Transcribe the part of the dialogue transcript below starting with "I heard that" and going on through "of the stock.".
START Text block
It's my creepy neighbor Martin.
- You make out with all
your creepy neighbors?
- It was just a kiss
on the cheek good bye.
He is a total freak.
- Okay next scene guys.
- Wow, it looks amazing.
- You wait till you see the inside.
- Hello?
Hi Anna.
- Hello there, sign here please.
- Sign?
- Yeah.
- Thank you.
Good luck in court mate.
- You know what?
I want to do a feature with you.
My dad's got one that's come up.
The production company wants me
to star in it, of course.
But he actually thinks you'd be
a perfect leading lady.
And you should join the Blackmore Agency.
- I'm with Jonathan.
- My dad gets approached double, triple
what Jonathan does by
casting directors, producers.
- I've been with him since the beginning.
- He knows everybody who is anybody.
- All right, I'll think about it.
- Oh my god, look at your body.
Look at it, it's amazing.
- That is enough Walter.
- Oh my God that's beautiful.
- Stop it.
- Do you want a drink?
- Yes, a coffee please.
- A coffee, sure.
- Actually, make that a shot.
- A shot?
- Tequila, vodka, whatever you got.
- It's not even 11 AM.
- Where am I?
An AA meeting?
I have an impossible decision to make.
- Between vodka and tequila?
- I have a meeting in half
an hour about changing agents.
- Why don't you just flip a coin?
- Flip a coin?
- Flip a coin.
- Is that how you ended up running
a pub instead of a pizzeria?
- Absolutely.
That's how I ended up serving alcohol
to desperate people like you at 11 AM.
Heads or tails?
- I'm not flipping a coin
to make this decision.
- Heads is your current agency.
Tail is the new agency.
Tell me their names?
- I'm with Jonathan Howard associates.
The other is Blackmore agency.
- Okay, head is Howard, tail is Blackmore.
- Which side of the coin
do you hope it's gonna be?
I know you have a preference.
It's not the coin,
it's your heart that gave you the answer.
- Alice, Walter's told me that you want
to invest in our agency.
- Invest?
I heard that you were
looking to represent me
and that there might be a
movie that I'd be right for.
- Of course, that's a given.
But let's talk about the investment.
How much can you invest?
- Invest?
No I was just interested
in changing agents.
- You don't have any savings?
- Well, of course I do.
- We can offer six percent of the stock.
Our expected interest on investment
is over 17% on a yearly basis.
- 17% that's really good.
But what about my role in the new movie.
- Think bigger Alice.
As an investor in our
agency we will ensure
that you get first choice
of auditions leading you
to all the main roles.
So six percent is 54,000.
Is that a problem?
- Well, that's nearly all my savings.
- You don't believe in your own talent?
- Of course I do.
I'm nominated.
I'm going to have to
speak to Jonathan first.
- Oh come on Alice.
Jonathan has never
allowed you the confidence
that your talent deserves.
This should be an absolute yes.
I believe in myself,
I believe in my success.
But most importantly,
I believe in you Alice.
Blackmore agencies will get you there.
I will get you there.
- Sorry.
- No, now is not the right time Martin.
END Text block
START Entries supplied
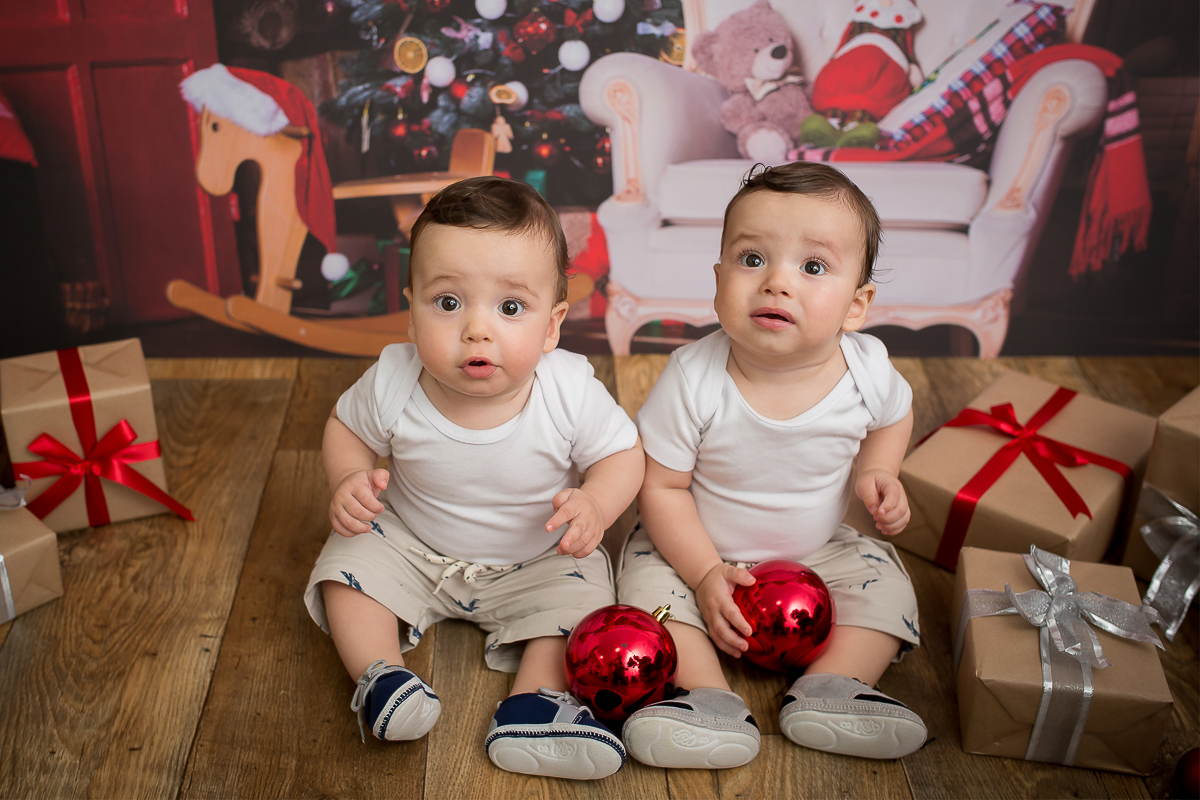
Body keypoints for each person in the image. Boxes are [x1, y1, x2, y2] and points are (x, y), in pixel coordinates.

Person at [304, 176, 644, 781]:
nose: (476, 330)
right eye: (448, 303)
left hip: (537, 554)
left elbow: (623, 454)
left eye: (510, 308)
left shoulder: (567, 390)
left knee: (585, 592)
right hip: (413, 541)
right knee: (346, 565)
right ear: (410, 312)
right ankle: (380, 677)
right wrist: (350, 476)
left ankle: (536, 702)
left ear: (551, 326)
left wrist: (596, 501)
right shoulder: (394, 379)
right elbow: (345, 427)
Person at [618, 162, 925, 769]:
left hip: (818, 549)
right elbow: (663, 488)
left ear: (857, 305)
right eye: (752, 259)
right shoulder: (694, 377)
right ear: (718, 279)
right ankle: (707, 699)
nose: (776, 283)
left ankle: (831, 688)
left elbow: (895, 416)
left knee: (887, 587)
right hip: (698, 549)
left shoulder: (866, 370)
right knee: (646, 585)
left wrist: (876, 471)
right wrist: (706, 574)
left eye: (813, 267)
END Entries supplied
START Entries supplied
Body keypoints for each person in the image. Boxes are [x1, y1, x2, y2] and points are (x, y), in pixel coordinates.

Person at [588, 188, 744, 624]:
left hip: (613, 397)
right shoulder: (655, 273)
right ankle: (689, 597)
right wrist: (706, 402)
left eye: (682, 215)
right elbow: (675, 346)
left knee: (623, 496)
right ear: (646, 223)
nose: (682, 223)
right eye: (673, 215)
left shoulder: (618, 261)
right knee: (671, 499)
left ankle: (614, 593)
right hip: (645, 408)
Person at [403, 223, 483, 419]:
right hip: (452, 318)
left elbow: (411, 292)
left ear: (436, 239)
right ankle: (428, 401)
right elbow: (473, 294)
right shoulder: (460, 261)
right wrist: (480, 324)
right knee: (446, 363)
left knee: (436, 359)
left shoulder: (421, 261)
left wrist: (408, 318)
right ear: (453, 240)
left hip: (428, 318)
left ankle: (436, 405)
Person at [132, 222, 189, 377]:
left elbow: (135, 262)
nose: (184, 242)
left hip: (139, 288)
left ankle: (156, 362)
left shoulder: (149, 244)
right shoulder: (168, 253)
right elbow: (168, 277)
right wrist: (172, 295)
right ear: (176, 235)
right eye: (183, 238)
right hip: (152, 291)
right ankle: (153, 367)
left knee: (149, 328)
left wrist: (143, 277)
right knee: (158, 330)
END Entries supplied
START Entries supplied
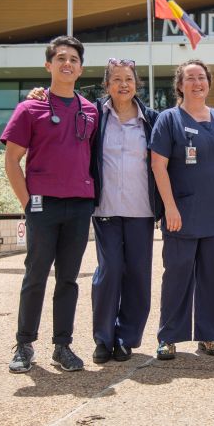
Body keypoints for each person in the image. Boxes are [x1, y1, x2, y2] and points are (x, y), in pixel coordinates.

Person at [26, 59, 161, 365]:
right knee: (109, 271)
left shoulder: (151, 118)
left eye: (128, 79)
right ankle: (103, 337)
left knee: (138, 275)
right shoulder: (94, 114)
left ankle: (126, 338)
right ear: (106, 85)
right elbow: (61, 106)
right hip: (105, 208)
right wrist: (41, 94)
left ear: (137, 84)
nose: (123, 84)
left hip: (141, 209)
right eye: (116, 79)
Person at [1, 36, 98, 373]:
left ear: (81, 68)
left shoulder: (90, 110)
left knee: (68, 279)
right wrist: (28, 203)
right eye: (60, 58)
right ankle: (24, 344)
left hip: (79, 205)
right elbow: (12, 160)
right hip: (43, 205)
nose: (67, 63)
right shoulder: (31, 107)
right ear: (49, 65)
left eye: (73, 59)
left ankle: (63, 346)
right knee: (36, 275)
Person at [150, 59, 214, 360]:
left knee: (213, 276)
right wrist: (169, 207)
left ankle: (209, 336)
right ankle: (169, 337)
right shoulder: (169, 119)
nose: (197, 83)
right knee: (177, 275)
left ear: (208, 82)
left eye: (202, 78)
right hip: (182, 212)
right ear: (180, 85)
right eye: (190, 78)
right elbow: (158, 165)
END Entries supplied
#### Task response
I heard that you were
looking to represent me
and that there might be a
movie that I'd be right for.
- Of course, that's a given.
But let's talk about the investment.
How much can you invest?
- Invest?
No I was just interested
in changing agents.
- You don't have any savings?
- Well, of course I do.
- We can offer six percent of the stock.